● Your objective
The blog post below describes a storm and the wild mushrooms that followed. List everyone who receives one of the pounds of mushrooms the farmer picked.

Saturday, 9 August 2014

Storms - the good and the bad effects.

Shortly after putting on yesterday's post the skies over the farm went very dark.   By four-thirty in the afternoon it was almost dark and there was thunder in the distance.   By five o'clock the storm was overhead, with lightning and thunder almost at the same instance and then a horrendous downpour - 21mm in about ten minutes.   The sky stayed black all evening and thunder rumbled in the distance but the storm never came here again and today it is a bright, breezy day with blue skies.   Tomorrow is set to be wet again, so we are making the most of today.

But the good effect?  Well, of course it was very warm and humid yesterday - then there was that downpour - and this morning our fields are full of  wild mushrooms - they have sprouted up everywhere overnight, as they are wont to do if the weather conditions are just right.   In about five minutes the farmer picked four pounds and carried them home in his body warmer.   He left the larger ones, which had already become maggoty.

Saturday mornings friend W and I often go into our little town for a coffee (yes, I know we could have one here, but it is nice to drink it in a cheery environment where we are likely to chat to folk and pass the time of day).   So when she brought me home, she took one pound of the mushrooms to have on toast for her lunch.  I rang my son, D, and he popped round for a pound for his tea (he is vegetarian, so he obviously likes them), our neighbour G had a pound and that leaves one pound of them for our tea this evening with some lovely dry cure bacon rashers I happen to have in the fridge.  I can hardly wait.

● Dataset records

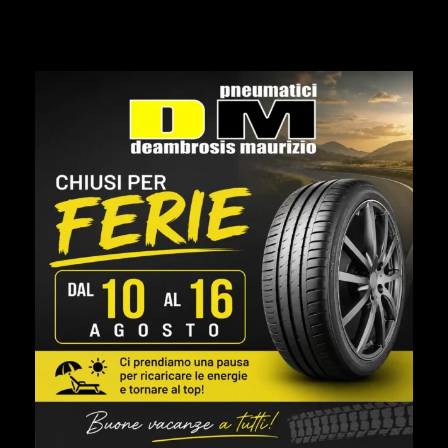
Articolo successivo
Fornitura cerchi e pneumatici a sezione larga
POTREBBE ANCHE PIACERTI
Montaggio pneumatici garden
Marzo 22, 2023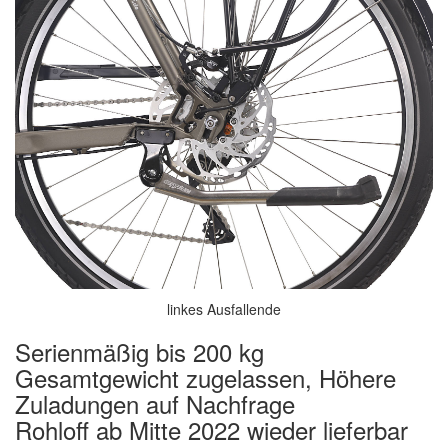
linkes Ausfallende
Serienmäßig bis 200 kg
Gesamtgewicht zugelassen, Höhere
Zuladungen auf Nachfrage
Rohloff ab Mitte 2022 wieder lieferbar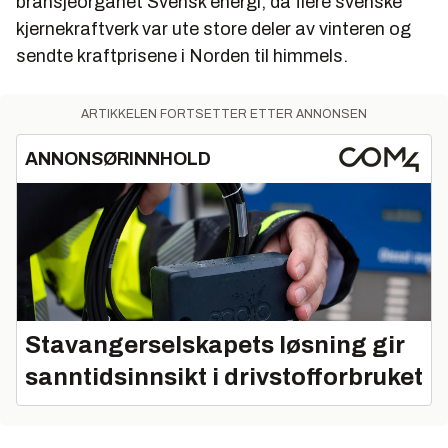
bransjeorganet Svensk energi, da flere svenske
kjernekraftverk var ute store deler av vinteren og
sendte kraftprisene i Norden til himmels.
ARTIKKELEN FORTSETTER ETTER ANNONSEN
ANNONSØRINNHOLD
Stavangerselskapets løsning gir
sanntidsinnsikt i drivstofforbruket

● Finished exercise
- Friend W, who takes one pound to have on toast for lunch
- The writer's son, D, who takes a pound for his tea
- The neighbour, G, who has a pound
- The writer's own household, which keeps the last pound for tea that evening with dry cure bacon rashers